Waltz of the Wizard is coming soon for the HTC Vive, and it almost feels like a proof of concept for the power of Ghostline. It's a toy just as much as its a game, with many objects in the world you can pick up and play with. It rewards experimentation, and it feels like you can do everything you want to do, as if the software is bending itself to be comfortable.
The game offers you a selection of toys with which to play, and there are so many little ways to be creative and test the boundaries of VR. Waltz of the Wizard does a great job of making you feel powerful one minute and fragile the next. I've visited Aldin Dynamics every year during CCP's Fanfest to see what they're working on, and many of their experiments have been interesting, but Waltz of the Wizard is the most polished, and the most confident.
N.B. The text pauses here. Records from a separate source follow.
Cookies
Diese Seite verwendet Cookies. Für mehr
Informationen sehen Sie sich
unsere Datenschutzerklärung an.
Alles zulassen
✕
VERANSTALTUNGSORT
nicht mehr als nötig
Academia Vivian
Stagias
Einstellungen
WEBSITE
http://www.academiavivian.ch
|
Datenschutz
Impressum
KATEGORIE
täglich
That confidence comes from testing, and the testing has been made much easier due to Ghostline. The more you can watch people play your game, and drill down to how they're using each individual part, the more you can make the illusion of your world's reality effective.
Aldin has spent years of iterating and working on virtual worlds and the tools needed to create and perfect them, and these two programs are some of the most impressive uses of VR I've seen yet, both as a player and someone who pays attention to the development challenges of the medium.
Trying to create worlds that acknowledge your presence is a harder task in VR than many people assume, and the ability to run a large number of tests, learn from them and iterate rapidly is a huge advantage during development.
There's no way to know how people will act inside your world until you put them in it, after all. "Humans," Thorisson said, "are pretty much the most unpredictable thing in the world."